US Ski Team members celebrate the end of the Tour de Ski in Italy. Photo courtesy of U.S. Ski Team

It was a day of guts and glory for Alaska skiers on global and national stages Sunday.

The guts: Rosie Brennan, Scott Patterson and Zanden McMullen completed the most brutal race in the most brutal of cross-country ski series, surviving the climb up an alpine ski slope in the final competition of the Tour de Ski in Val di Fiemme, Italy.

The glory: Luke Jager captured victory in the men’s classic sprint race in a Super Tour event that marked the end of a week’s worth of action at Utah’s Soldier Hollow. Prior to Sunday, skiers vied for national championships in three races.

Jager was among three Alaskans who claimed medals in U.S. championship races.
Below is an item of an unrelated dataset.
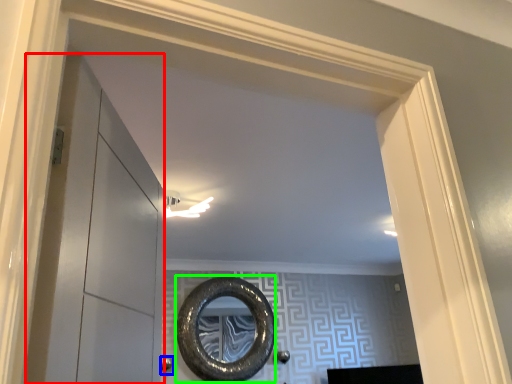
Question: Estimate the real-world distances between objects in this image. Which object is closer to glass door (highlighted by a red box), door handle (highlighted by a blue box) or oval (highlighted by a green box)?

Choices:
 (A) door handle
 (B) oval

Answer: (B)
He took gold and David Norris won bronze in the men’s 10-kilometer classic race on Tuesday, and Kendall Kramer earned silver in the women’s 20-kilometer freestyle race on Friday.
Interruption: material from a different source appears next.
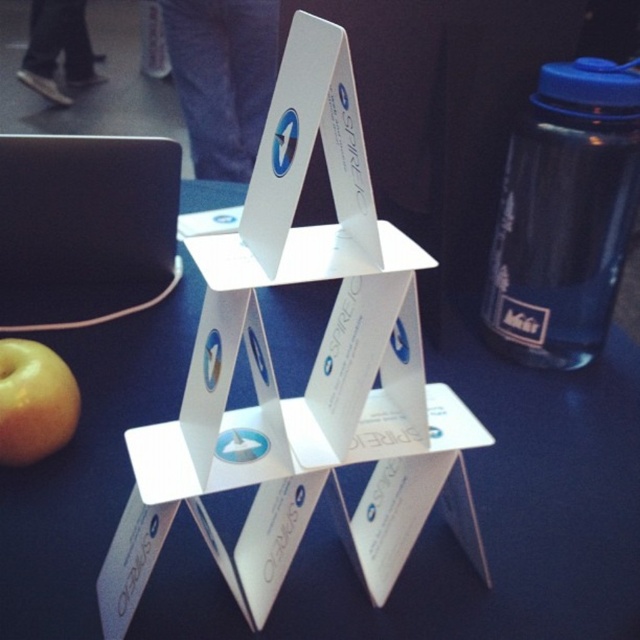
You are organizing a small event and need to place a decorative item on the table. The white cardboard structure at center and the blue plastic bottle at right are both on the table. Which one takes up more space on the table?

The white cardboard structure at center takes up more space on the table because it is bigger than the blue plastic bottle at right.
In Italy, Brennan, Patterson and McMullen — all members of Alaska Pacific University’s ski club — were among 53 men and 30 women still standing at the end of the Tour de Ski, an arduous challenge with seven races in nine days that takes skiers from Italy to Switzerland to Italy again.

The series started with 169 of the world’s best skiers – 99 men and 70 women – but daily withdrawals winnowed the field.

The big news of the day was Sophia Laukli’s win in the Tour’s most famous race, a 10-kilometer freestyle that ends with a steep climb up the Alpe Cermis alpine ski slope. The race gains 1,400 feet in the final four kilometers.

Laukli, a 23-year-old from Maine, is a dual-sport athlete whose trail-running resume includes triumphs in Alaska’s Bird Ridge hillclimb and the Alyeska Cirque race.

She placed third in the Alpe Cermis race last year, and she demonstrated her comfort on mountains Sunday by winning in 38 minutes, 16.9 seconds for a 17-second margin of victory.

Minnesota’s Jessie Diggins placed sixth to secure the overall Tour title of her career. Diggins, 32, built a big lead in the Tour standings by winning one race and finishing third in three others.

Brennan placed 12th in Sunday’s race and 12th overall. Her best results were second place in the 20K classic pursuit race in Davos, Switzerland, and fourth place in the 10K classic race in Toblach, Italy.

In the men’s race up Alpe Cermis, McMullen placed 36th and Patterson 42nd. They were both more than three minutes off the winning pace of 33:00.7 set by France’s Jules LaPierre.

McMullen and Patterson were the only two American men to complete the Tour. Patterson finished 26th in the overall standings and McMullen was 36th.

The top result by an Alaska man came from Gus Schumacher of APU, who posted a career-best fourth-place finish in the classic sprint in Toblach — the fourth race of the series. He dropped out the next day because of illness.

At Soldier Hollow, the next tier of U.S. skiers competed throughout the week for national championships in three events and for Super Tour points in Sunday’s classic sprint.

Luke Jager

Sunday belonged to Jager, who started the season in Europe on the World Cup tour with the U.S. Ski Team. He crushed Sunday’s qualifying with the fastest time by 5.81 seconds — a huge margin in a sprint race.

He went on to win the finals by more than four seconds.

Jager was joined in the six-man finals by APU teammate Michael Earnhart, who grabbed the bronze medal, and UAA’s Peter Hinds, who placed sixth. In all,14 Alaskans advanced to senior-division quarterfinals.

For Earnhart, 21, third place was a nice consolation prize after coming close to the podium in two national championship races. He finished fourth in the freestyle sprint and was the fourth American, and fifth overall, in the 20K free.

On Friday, 21-year-old Kendall Kramer of Fairbanks collected the first U.S. championship medal of her career by grabbing second place in the 10K freestyle. Skiing for UAF, Kramer finished 6.3 seconds behind winner Haley Brewster of the University of Vermont, who clocked 54:37.2.